Announcing new R Shiny UI components

The {bslib} R package recently added new user interface (UI) components, including (full-screen) Cards, Value Boxes, and a responsive column wrapping layout. Start using them today in Shiny, R Markdown, and/or Quarto.

Author

Carson Sievert

Published

December 20, 2022

I’m thrilled to share that the latest release of the {bslib} R package introduces new a Card API, Value boxes, and a responsive grid-like layout. These new UI components work in Shiny, R Markdown, Quarto (or really any R-based HTML project) and work best alongside the new {bsicons} package (an R interface to Bootstrap icons) as well as the latest versions of {htmlwidgets} and {shiny}:

install.packages("bslib")
install.packages("bsicons")
install.packages("htmlwidgets")
install.packages("shiny")

In the video below, I walk-through a Shiny app which quickly illustrates what’s possible with these components. Note the responsive full screen behavior of the cards and the “sidebar” layout made possible by the new layout_column_wrap(). It also makes use of the new {histoslider} package for the histogram sliders in the sidebar. See here for the live app and here for the source code.

Cards

At their most basic level, cards simply provide borders and padding around content, but {bslib} adds on some additional functionality like expanding to full screen, integration with tab panels, static images, and more.

Learn more about cards

A card, holding a bar chart, expanding to a full screen view

Value boxes

At their most basic level, value boxes provide a simple way to highlight single value with a caption. Optionally, value boxes can showcase some HTML content like an icon or even a plotly graph. In addition, value boxes can also be expanded to full screen which, with some clever usage, can be leveraged to implement “expandable spark lines”, like shown below.

Learn more about value boxes

A value box becoming fullscreen to show more detail

Responsive grid-like layout

The new layout_column_wrap() function is designed for wrapping a 1d sequence of UI elements into a responsive 2d grid (powered by CSS Grid).

Its defaults are optimized for a grid that has equal column widths and row heights, but it’s also fairly straightforward to vary heights and widths. In addition, layout_column_wrap() can be nested inside another layout_column_wrap(), which is helpful for more sophisticated layouts, like the motivating example (the one with a “sidebar” at the top of this post). That example also leverages responsive sizing and a clever bit of CSS on the outermost layout_column_wrap() to effectively fit contents to the viewport (minus some space for the navbar height). By the way, without that specified height, the contents would just use their natural height (thanks to the underlying bindFillRole() mechanics there’s no need for tedious setting of height=“100%” everywhere to get children to fill their parent height).

Learn more about layouts

Wrapping a 1d sequence of UI elements into a responsive 2d grid.

Fill items and containers

Underneath the hood, cards, value boxes, and layout_column_wrap() all make use of the new bindFillRole() function from {htmltools} (in fact, the newest shiny::plotOutput() and htmlwidgets::shinyWidgetOutput() do as well) to achieve their intelligent responsive fill sizing behavior. We decided to expose the mechanism behind this fill behavior in {htmltools} since it isn’t specific to Bootstrap (it’s based on CSS flexbox), and as a result, could be leveraged in any Shiny (or RMarkdown/Quarto) project.

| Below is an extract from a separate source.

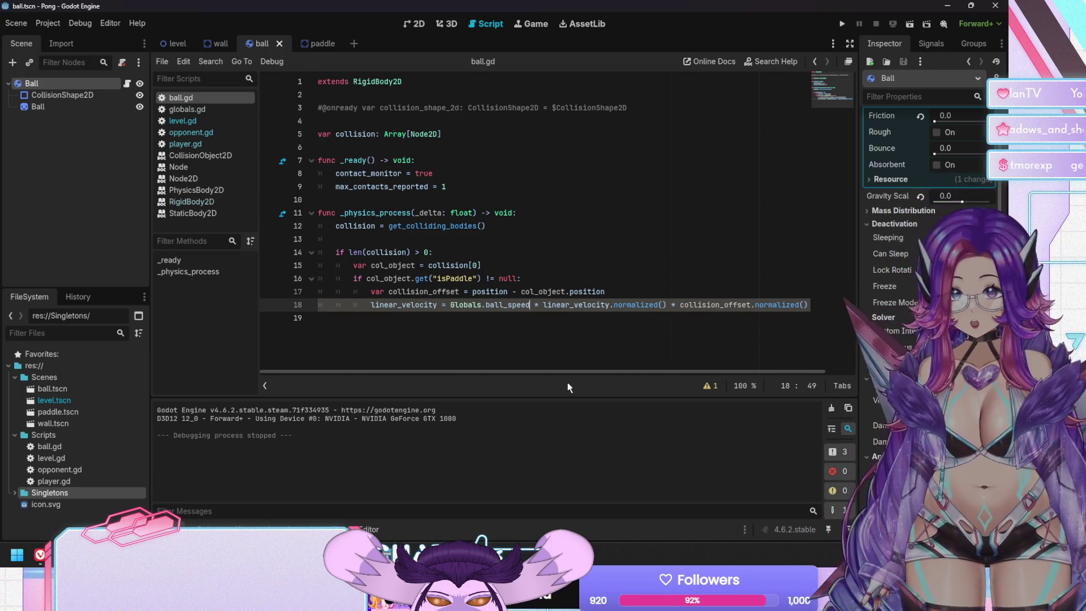
key(ctrl+s)
In level.gd line 16, launch the ball at Globals.ball_speed / 2 and playtest it.
click(216, 124)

bindFillRole() works by marking a UI element (i.e., a htmltools::tag) as either a fill container or a fill item (or both). When a fill item appears as a direct child of a fill container with an opinionated height, it grows and/or shrinks to fit the containers height. For a concrete example and more explanation, visit the reference page for bindFillRole().

A fill illustration

More to come

Keep an eye out for more UI components coming in future releases of {bslib}. We’re hoping {bslib} can eventually be a “one-stop shop” of tools for building custom and modern looking Shiny UI. Obviously, to meet that goal, we need to at least match the set of functionality that projects like {shinydashboard} provide, so be on the look out for things a new sidebar layout, accordions, and more.